The last truly wild horses—it’s an alluring notion, and authors can certainly be forgiven for becoming a bit effusive when discussing it. But that’s where the DNA evidence from the ancient Botai horses comes in.

Back to Botai

The team of researchers who analyzed the Botai horse DNA, among them Alan Outram of the University of Exeter, collected DNA from 20 of the horses. The first thing that their analysis revealed was that the Botai horses are not the ancestors of modern domesticated horses. In other words, somewhere on the Eurasian steppes, the ancestors of modern domesticated horses came under human control. But somewhere else on the steppes, in a separate instance, a different set of horses were also brought under human control. The latter are the horses at Botai, and it may be that the people at Botai were the ones who domesticated them.

But if the Botai culture had domesticated horses and those horses are not the ancestors of today’s domesticates, what happened to the descendants of the Botai horses?

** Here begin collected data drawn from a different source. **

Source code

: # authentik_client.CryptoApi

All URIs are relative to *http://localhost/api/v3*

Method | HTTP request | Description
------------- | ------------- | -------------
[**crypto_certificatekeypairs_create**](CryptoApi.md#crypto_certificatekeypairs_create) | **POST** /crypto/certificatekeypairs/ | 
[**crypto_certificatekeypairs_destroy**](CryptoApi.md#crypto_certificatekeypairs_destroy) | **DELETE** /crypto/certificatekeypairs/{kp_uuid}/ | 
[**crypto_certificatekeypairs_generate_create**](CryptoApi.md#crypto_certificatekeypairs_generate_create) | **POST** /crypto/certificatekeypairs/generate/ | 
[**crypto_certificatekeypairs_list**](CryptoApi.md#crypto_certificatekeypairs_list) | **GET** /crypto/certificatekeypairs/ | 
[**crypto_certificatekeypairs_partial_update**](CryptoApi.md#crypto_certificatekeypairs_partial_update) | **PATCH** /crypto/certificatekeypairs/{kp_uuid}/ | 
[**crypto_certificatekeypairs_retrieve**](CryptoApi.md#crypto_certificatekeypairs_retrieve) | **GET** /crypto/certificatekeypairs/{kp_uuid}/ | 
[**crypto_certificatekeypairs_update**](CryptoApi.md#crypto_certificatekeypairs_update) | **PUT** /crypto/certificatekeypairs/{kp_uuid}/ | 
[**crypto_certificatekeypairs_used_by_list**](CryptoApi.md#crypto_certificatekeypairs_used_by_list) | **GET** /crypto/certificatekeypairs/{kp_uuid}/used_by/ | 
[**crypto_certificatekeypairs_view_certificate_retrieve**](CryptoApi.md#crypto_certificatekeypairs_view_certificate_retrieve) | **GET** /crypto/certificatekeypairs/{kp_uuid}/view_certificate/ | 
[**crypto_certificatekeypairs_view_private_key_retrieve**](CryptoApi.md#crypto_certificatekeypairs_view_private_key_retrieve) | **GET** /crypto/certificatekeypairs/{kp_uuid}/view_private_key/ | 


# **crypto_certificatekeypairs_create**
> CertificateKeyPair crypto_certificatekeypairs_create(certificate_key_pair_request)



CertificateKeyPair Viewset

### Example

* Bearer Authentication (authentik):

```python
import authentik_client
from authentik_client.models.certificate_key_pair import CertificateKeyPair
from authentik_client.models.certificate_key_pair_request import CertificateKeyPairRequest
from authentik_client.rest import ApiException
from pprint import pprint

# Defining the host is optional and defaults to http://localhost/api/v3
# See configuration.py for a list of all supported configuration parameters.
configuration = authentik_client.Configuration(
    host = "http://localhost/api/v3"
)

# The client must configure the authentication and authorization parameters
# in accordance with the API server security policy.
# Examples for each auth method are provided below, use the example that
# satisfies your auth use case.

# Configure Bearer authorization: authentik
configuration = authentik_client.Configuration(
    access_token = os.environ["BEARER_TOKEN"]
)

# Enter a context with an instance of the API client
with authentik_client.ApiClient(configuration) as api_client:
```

The analysis of the Botai horse DNA answered that question as well, and the answer has abruptly undermined our romantic vision of the Przhewalski’s horse, the last of its kind, too wild to be tamed.

At some point following their rendezvous with the Botai culture, the Botai horses apparently made a break for it, returning to the wild. They spent the subsequent millennia doing what they had always done—galloping and grazing on the vast Eurasian steppes. Then, in the nineteenth century, a taxonomist, after analyzing a skull provided to him by a Russian explorer of Central Asia, recognized it to be a previously undescribed species and named it after the explorer that had “discovered” it: Equus ferus przewalskii, the Przhewalski’s horse. Unaware of our species' past association with these horses, we imagined them to be the last of their kind. But that 2018 study finally revealed the truth, residing in the horses’ DNA all along, like an undeciphered ancient script: the Przhewalski’s horses are the descendants of the Botai horses. The Przhewalski’s are not wild, but feral—animals once under human control but that returned to the wild. Far from the last wild horses, the Przhewalski’s horse may in fact be the descendants of the first domesticated horses.

And so, the first human to ride horses may have lived in Kazakhstan, pretty darn close to where a stunning proportion of the world’s nuclear tests took place, and not all that far from where we launched a man through the atmosphere for the first time.